Set the records down again, exactly, without their images.

Page-level text extractions:
- - - - - - -
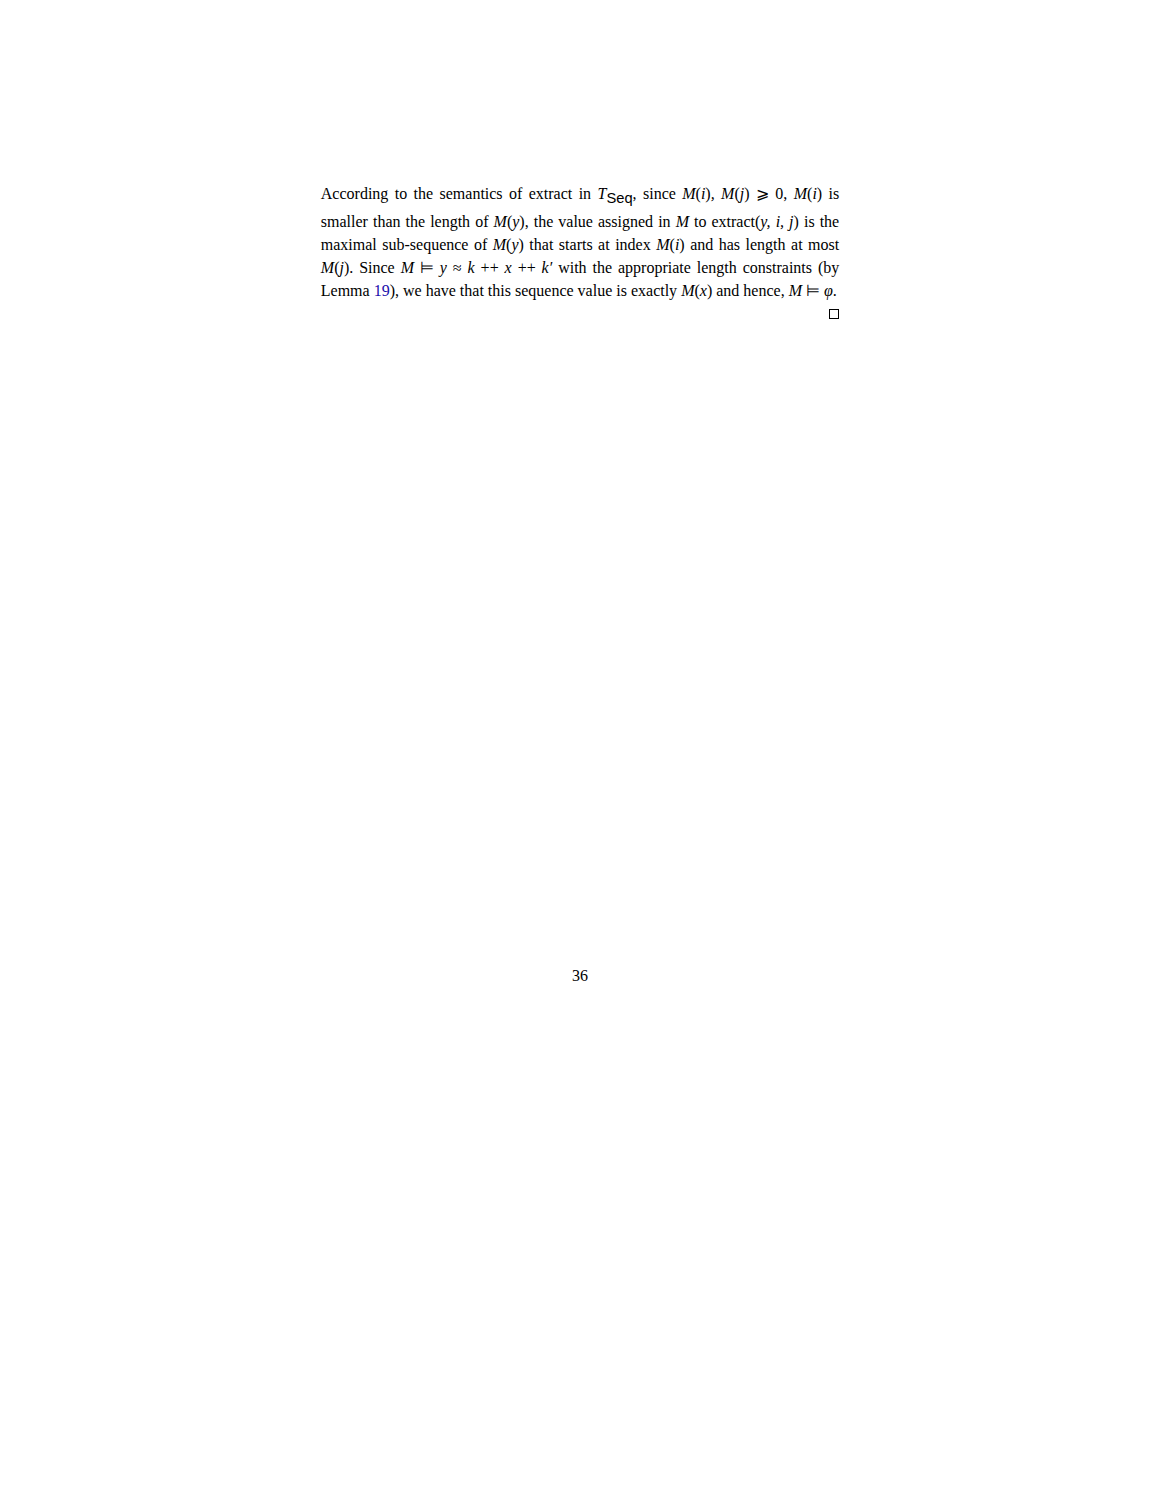According to the semantics of extract in TSeq, since M(i), M(j) ⩾ 0, M(i) is smaller than the length of M(y), the value assigned in M to extract(y, i, j) is the maximal sub-sequence of M(y) that starts at index M(i) and has length at most M(j). Since M ⊨ y ≈ k ++ x ++ k′ with the appropriate length constraints (by Lemma 19), we have that this sequence value is exactly M(x) and hence, M ⊨ φ.
36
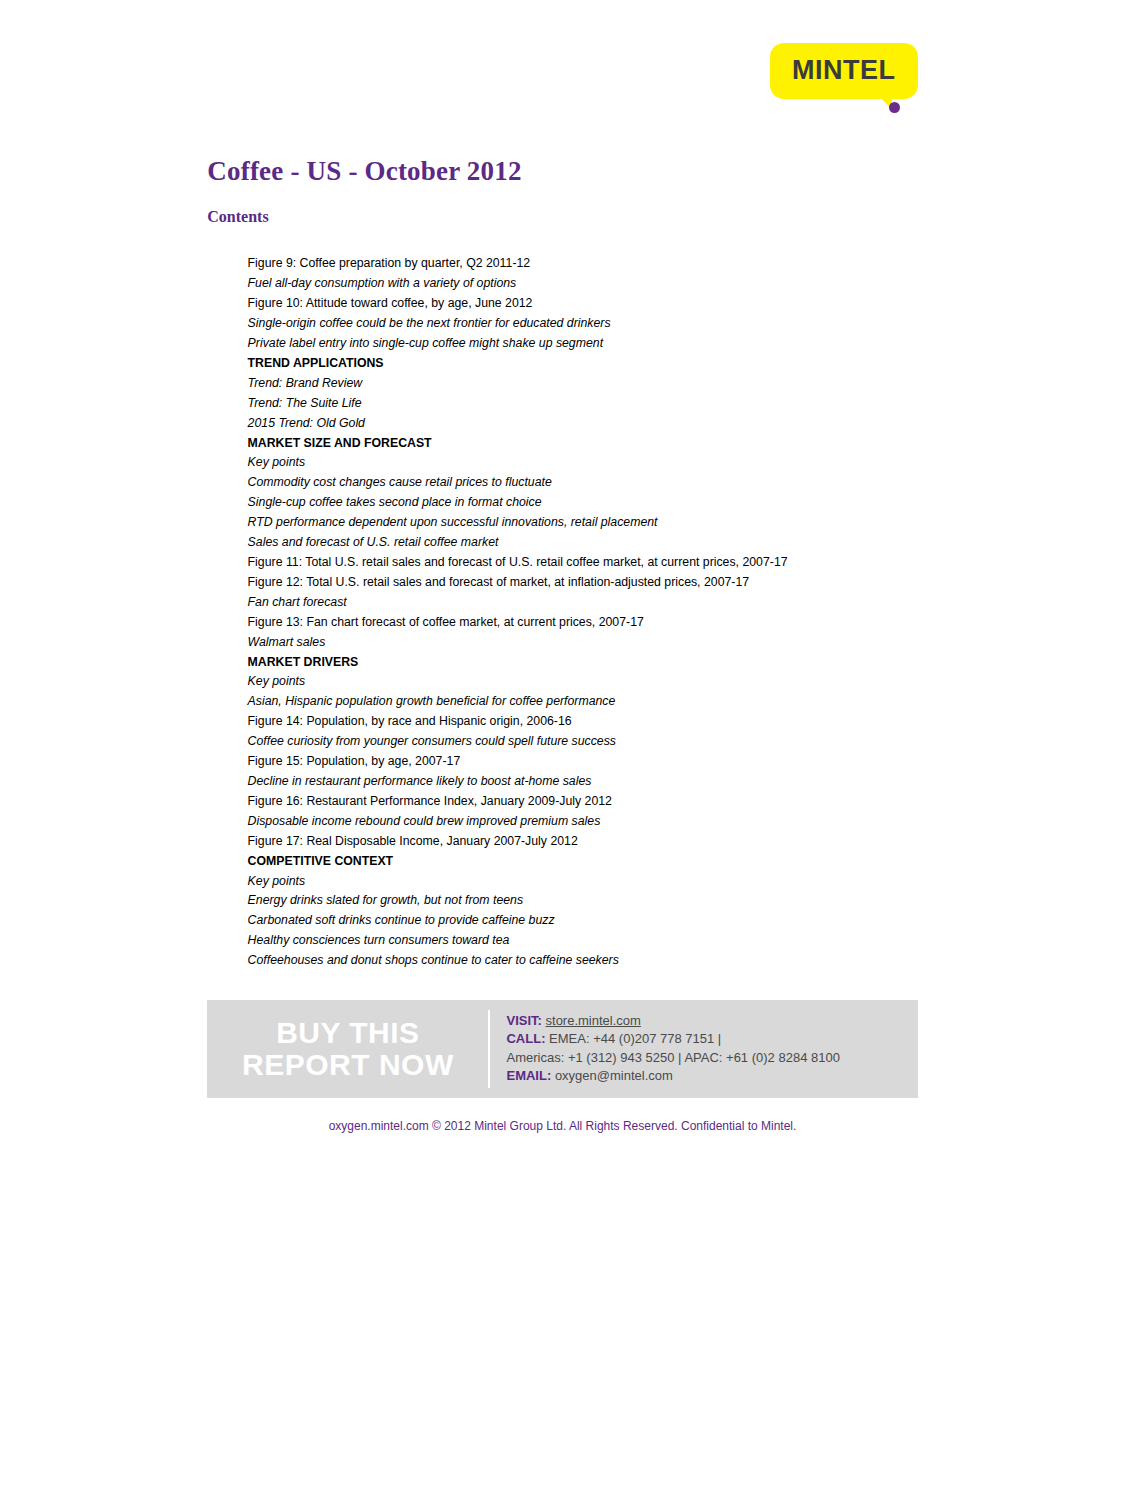MINTEL
Coffee - US - October 2012
Contents
Figure 9: Coffee preparation by quarter, Q2 2011-12
Fuel all-day consumption with a variety of options
Figure 10: Attitude toward coffee, by age, June 2012
Single-origin coffee could be the next frontier for educated drinkers
Private label entry into single-cup coffee might shake up segment
TREND APPLICATIONS
Trend: Brand Review
Trend: The Suite Life
2015 Trend: Old Gold
MARKET SIZE AND FORECAST
Key points
Commodity cost changes cause retail prices to fluctuate
Single-cup coffee takes second place in format choice
RTD performance dependent upon successful innovations, retail placement
Sales and forecast of U.S. retail coffee market
Figure 11: Total U.S. retail sales and forecast of U.S. retail coffee market, at current prices, 2007-17
Figure 12: Total U.S. retail sales and forecast of market, at inflation-adjusted prices, 2007-17
Fan chart forecast
Figure 13: Fan chart forecast of coffee market, at current prices, 2007-17
Walmart sales
MARKET DRIVERS
Key points
Asian, Hispanic population growth beneficial for coffee performance
Figure 14: Population, by race and Hispanic origin, 2006-16
Coffee curiosity from younger consumers could spell future success
Figure 15: Population, by age, 2007-17
Decline in restaurant performance likely to boost at-home sales
Figure 16: Restaurant Performance Index, January 2009-July 2012
Disposable income rebound could brew improved premium sales
Figure 17: Real Disposable Income, January 2007-July 2012
COMPETITIVE CONTEXT
Key points
Energy drinks slated for growth, but not from teens
Carbonated soft drinks continue to provide caffeine buzz
Healthy consciences turn consumers toward tea
Coffeehouses and donut shops continue to cater to caffeine seekers
BUY THIS REPORT NOW
VISIT: store.mintel.com
CALL: EMEA: +44 (0)207 778 7151 |
Americas: +1 (312) 943 5250 | APAC: +61 (0)2 8284 8100
EMAIL: oxygen@mintel.com
oxygen.mintel.com © 2012 Mintel Group Ltd. All Rights Reserved. Confidential to Mintel.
- - - - - - -
■ **ANSWER TO THE PROBLEM**
According to the semantics of extract in TSeq, since M(i), M(j) ⩾ 0, M(i) is smaller than the length of M(y), the value assigned in M to extract(y, i, j) is the maximal sub-sequence of M(y) that starts at index M(i) and has length at most M(j). Since M ⊨ y ≈ k ++ x ++ k′ with the appropriate length constraints (by Lemma 19), we have that this sequence value is exactly M(x) and hence, M ⊨ φ.
36
MINTEL
Coffee - US - October 2012
Contents
Figure 9: Coffee preparation by quarter, Q2 2011-12
Fuel all-day consumption with a variety of options
Figure 10: Attitude toward coffee, by age, June 2012
Single-origin coffee could be the next frontier for educated drinkers
Private label entry into single-cup coffee might shake up segment
TREND APPLICATIONS
Trend: Brand Review
Trend: The Suite Life
2015 Trend: Old Gold
MARKET SIZE AND FORECAST
Key points
Commodity cost changes cause retail prices to fluctuate
Single-cup coffee takes second place in format choice
RTD performance dependent upon successful innovations, retail placement
Sales and forecast of U.S. retail coffee market
Figure 11: Total U.S. retail sales and forecast of U.S. retail coffee market, at current prices, 2007-17
Figure 12: Total U.S. retail sales and forecast of market, at inflation-adjusted prices, 2007-17
Fan chart forecast
Figure 13: Fan chart forecast of coffee market, at current prices, 2007-17
Walmart sales
MARKET DRIVERS
Key points
Asian, Hispanic population growth beneficial for coffee performance
Figure 14: Population, by race and Hispanic origin, 2006-16
Coffee curiosity from younger consumers could spell future success
Figure 15: Population, by age, 2007-17
Decline in restaurant performance likely to boost at-home sales
Figure 16: Restaurant Performance Index, January 2009-July 2012
Disposable income rebound could brew improved premium sales
Figure 17: Real Disposable Income, January 2007-July 2012
COMPETITIVE CONTEXT
Key points
Energy drinks slated for growth, but not from teens
Carbonated soft drinks continue to provide caffeine buzz
Healthy consciences turn consumers toward tea
Coffeehouses and donut shops continue to cater to caffeine seekers
BUY THIS REPORT NOW
VISIT: store.mintel.com
CALL: EMEA: +44 (0)207 778 7151 |
Americas: +1 (312) 943 5250 | APAC: +61 (0)2 8284 8100
EMAIL: oxygen@mintel.com
oxygen.mintel.com © 2012 Mintel Group Ltd. All Rights Reserved. Confidential to Mintel.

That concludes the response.